Please transcribe the data below in full. Omit any picture you find in it.

*PROVIDED DATA*:
- Opening Delimiter -
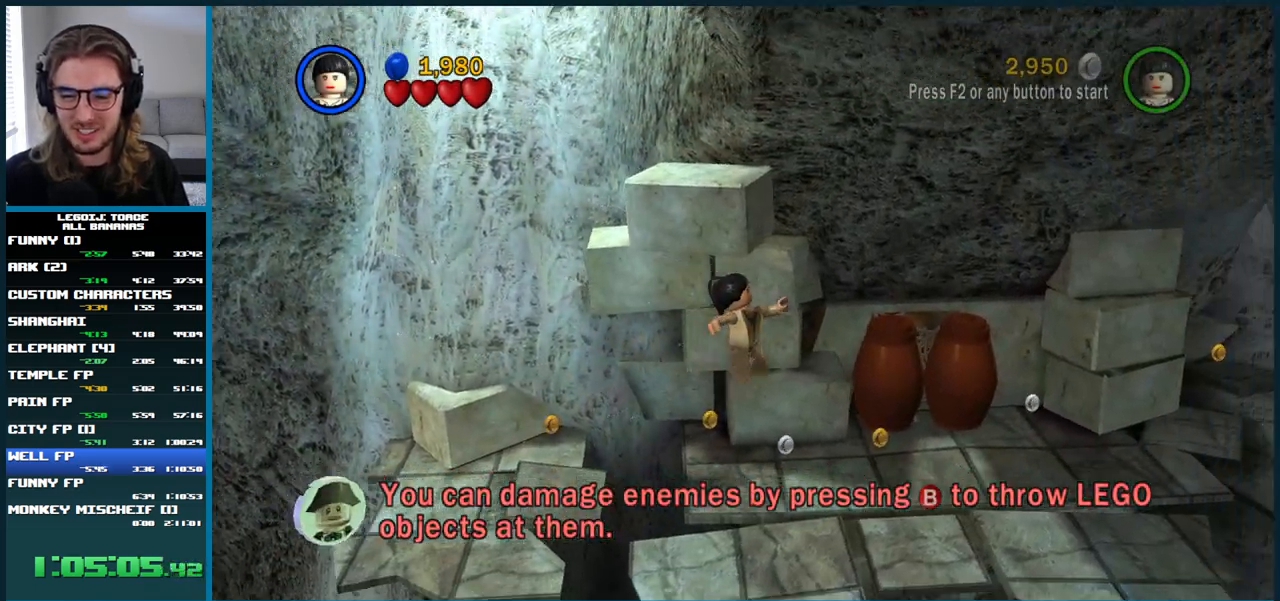
{"dt_ms": 500, "buttons": [], "left_stick": "right", "right_stick": "center", "button_events": []}
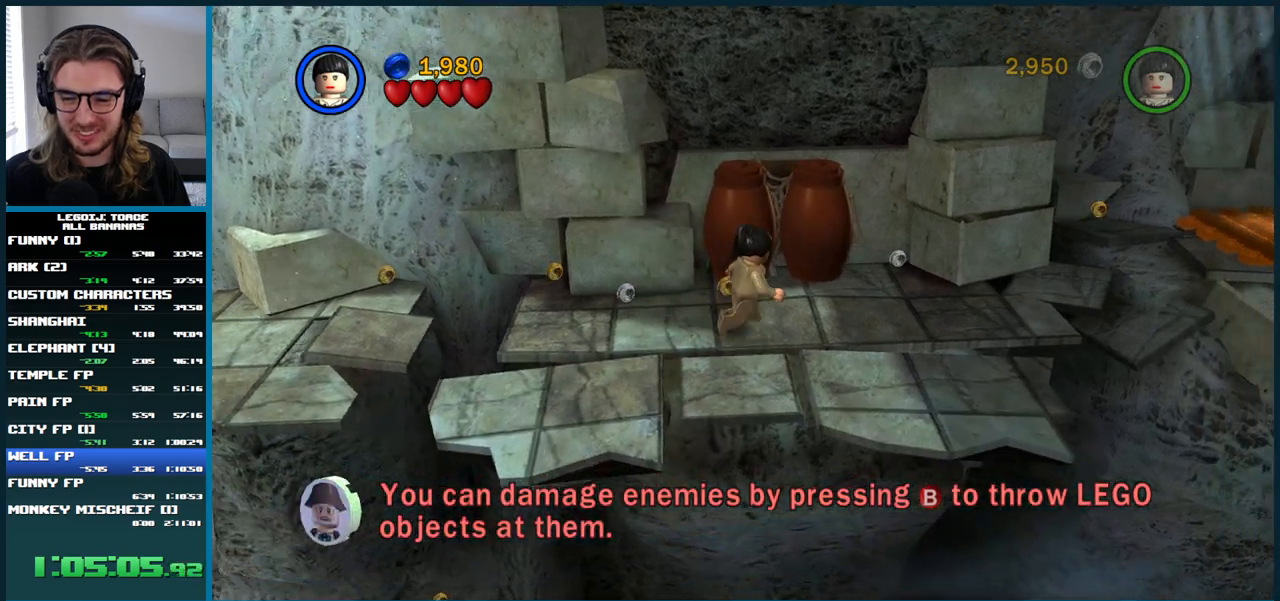
{"dt_ms": 500, "buttons": [], "left_stick": "right", "right_stick": "center", "button_events": []}
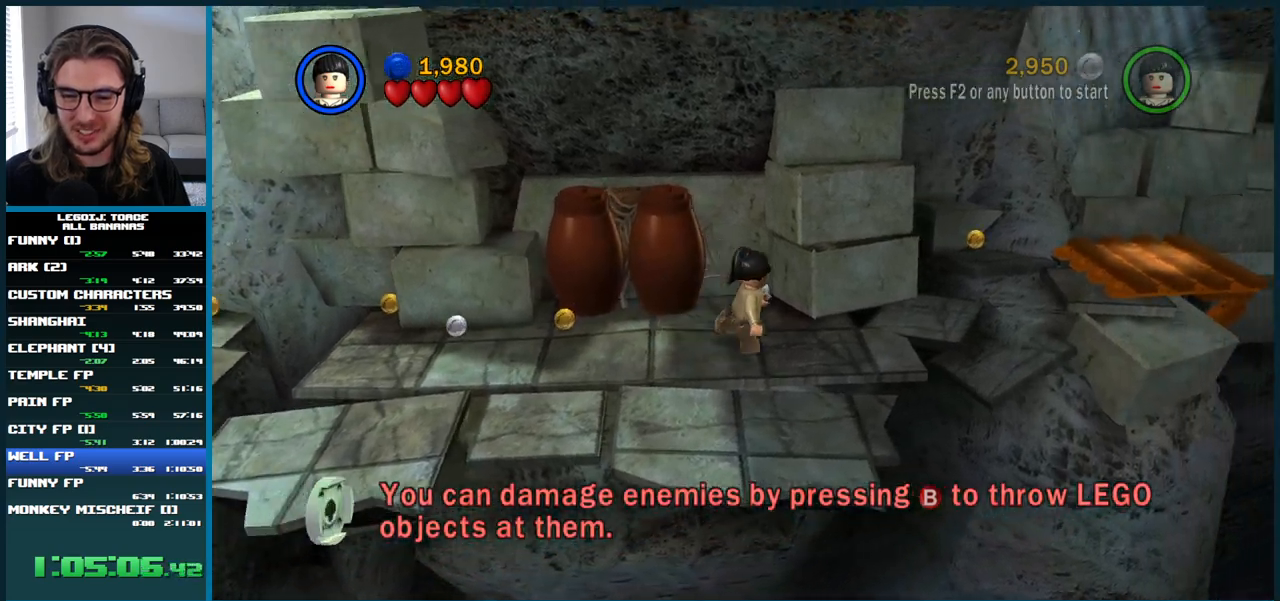
{"dt_ms": 500, "buttons": [], "left_stick": "up-right", "right_stick": "center", "button_events": []}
- Closing Delimiter -
*RESPONSE*:
{"dt_ms": 500, "buttons": [], "left_stick": "right", "right_stick": "center", "button_events": []}
{"dt_ms": 500, "buttons": [], "left_stick": "right", "right_stick": "center", "button_events": []}
{"dt_ms": 500, "buttons": [], "left_stick": "up-right", "right_stick": "center", "button_events": []}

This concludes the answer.